No reset button. No front audio ports. Wall mountable, but no brackets included. No GPU expansion. SATA II (3Gbps) only.
Other Thoughts: This is a very nice ITX case with a 60w power brick. I am tempted to swap in a low-power Ivy Bridge ITX mobo and enhance the cooling with a horizontal CPU cooler. Wall-mounted with an exposed Typhoon or similar fan, this might make an awesome and attractive i3 build.
It would also make an awesome router with pfsense or Smoothwall.
Single 4GB SO-DIMM
64GB Sandisk SSD
Linux Mint Maya 64-bit LTS
Rosewill WiFi USB dongle
Acer AL1912 VGA monitor
CM Storm QR Pro with Cherry Blue MX switches
Gear Head LM 6000U laser mouse
This review is from: MSI H61M-P31/W8 LGA 1155 Intel H61 Micro ATX Intel Motherboard with UEFI BIOS
Pros: Cheap. 1155 socket. Reasonable form factor/layout.
Actually, I quite like the layout. All the front panel headers -- including HD Audio -- are at the top of the PCB, so no Audio cable wandering under the PCI video card. +1 for that.
Cons: Yesterday I built three systems. An i7 VM host/workstation, an AMD 6-core/12-disk ZFS file server, and a little nothing i3 desktop computer using this motherboard. Two of those systems are up and running, despite the Gigabyte UEMI they both had. This one? Nothing but boot problems.
Using the "UEMI" or "Legacy + UEMI" settings available, optical drives (tried two brands) mostly don't show up as bootable. Sometimes they do, so I was able to (I thought) load Win 7 Pro, Xubuntu 12.04 LTS, and Linux Mint 13 LTS. None of them showed up as bootable drives after installation. (Windows was 32-bit; I tried it out of desperation.) The result of any install was either (a) no bootable drives found or (b) find the boot drive manually, but then boot to a black screen. On-board or PCI VGA and DVI were both tried.
Next, I will try installing to a new, never used hard drive to see if I can avoid any MBR formatting that may cause problems.
Other: The UEMI looks like a bad translation into English. Missing words, mis-spellings, odd phrases. The pin-outs for the front header are not silkscreened on the PCB, and the one-page "manual" in 20+ languages has generic and inaccurate header information.
Other Thoughts: Sometimes all you need is a cheap 1155 motherboard. Try a different one. I've had a very different experience with ASRock low-end UEMI, so look there.

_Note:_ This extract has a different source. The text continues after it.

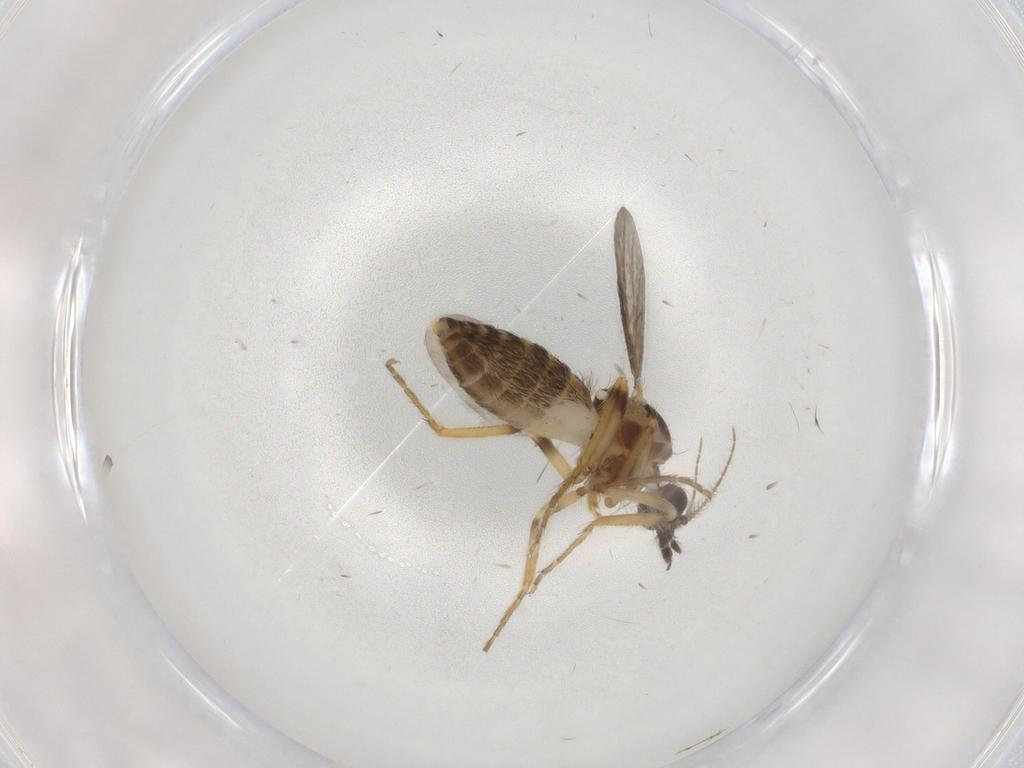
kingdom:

This would be a one-egg review except for the audio header. The single person who seemed like he (or she) cared about this board did really well there, and I'd personally like to see that innovation carried over to all the boards I buy.

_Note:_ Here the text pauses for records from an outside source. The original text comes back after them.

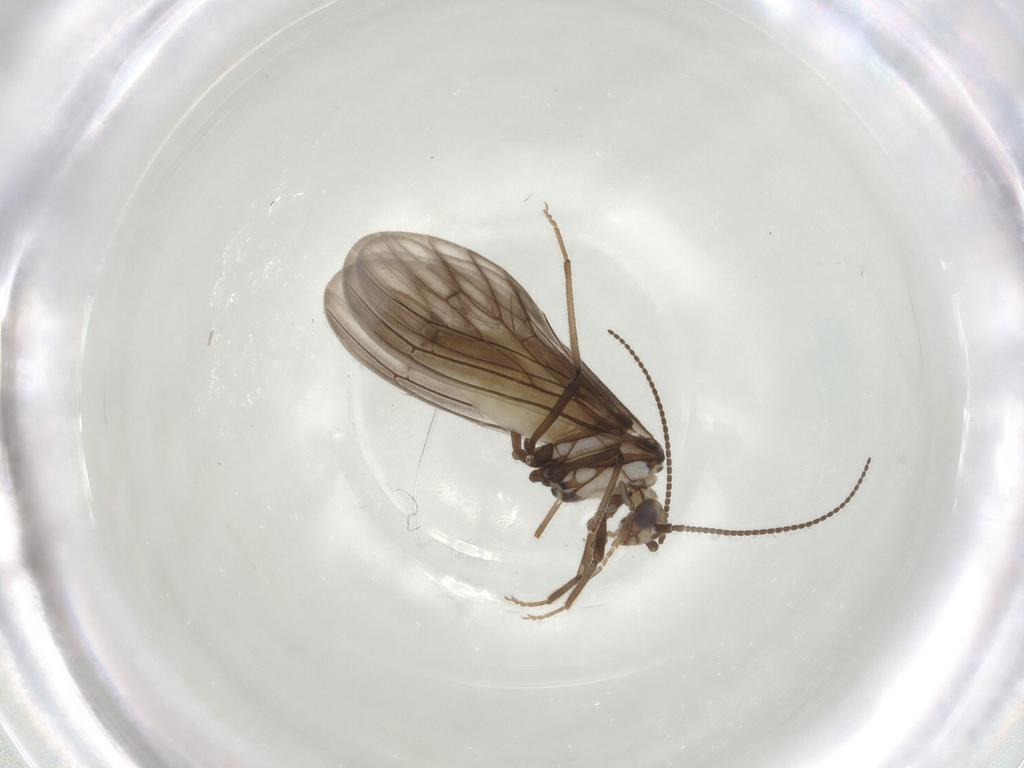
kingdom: Animalia
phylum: Arthropoda
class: Insecta
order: Neuroptera
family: Coniopterygidae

This review is from: XION XON-560 mATX/ ITX Meshed Mini Tower Case, USB 3.0, White/Blue LED
Pros: Nice looking, very well thought-out features. Thin, but very smoothly attached side panels, nice paint inside and out. Good match between paint and plastic. Room for lots of drives and fans. Easy side panels to window. Good size; not too small, not too big. Good base for case modding.
The designers saved money in the right places, and added features in the right places.
Cons: Needs more fan filters (tops, sides, bottom all missing filters). Silverstone 120mm filters can be added everywhere except bottom (PSU) and front. Lots of metal BEHIND the front fan to reduce airflow and increase noise -- Dremel it out for better airflow.
Other Thoughts: I cannot speak to the OEM fans -- I never even tried them.
I build PCs for other people professionally, but this was a build for my wife to replace a Lian Li ITX case that sat on her desk. It needed to be attractive, not too large (mATX mobo) and have room for a mirrored pair of WD Reds, a boot SSD, and a large drive for backups. I modded the front fan grill for better air flow, windowed the side panel, and added filters everywhere I could.
A Fractal white-bladed case fan exhausting out the back, an Arctic CPU cooler with a white fan, and an ASRock motherboard in black made for a really striking white/black system. I added custom LED lighting with changeable RGB colors, so the black/white interior can be subtle or shiny as and when desired.
I did not try a giant 200mm fan on the side, mostly because it would have been a dust-sucker, but it would be pretty simple to do.
Bottom line was a nice-looking case with small features that kept surprising me -- in a good way.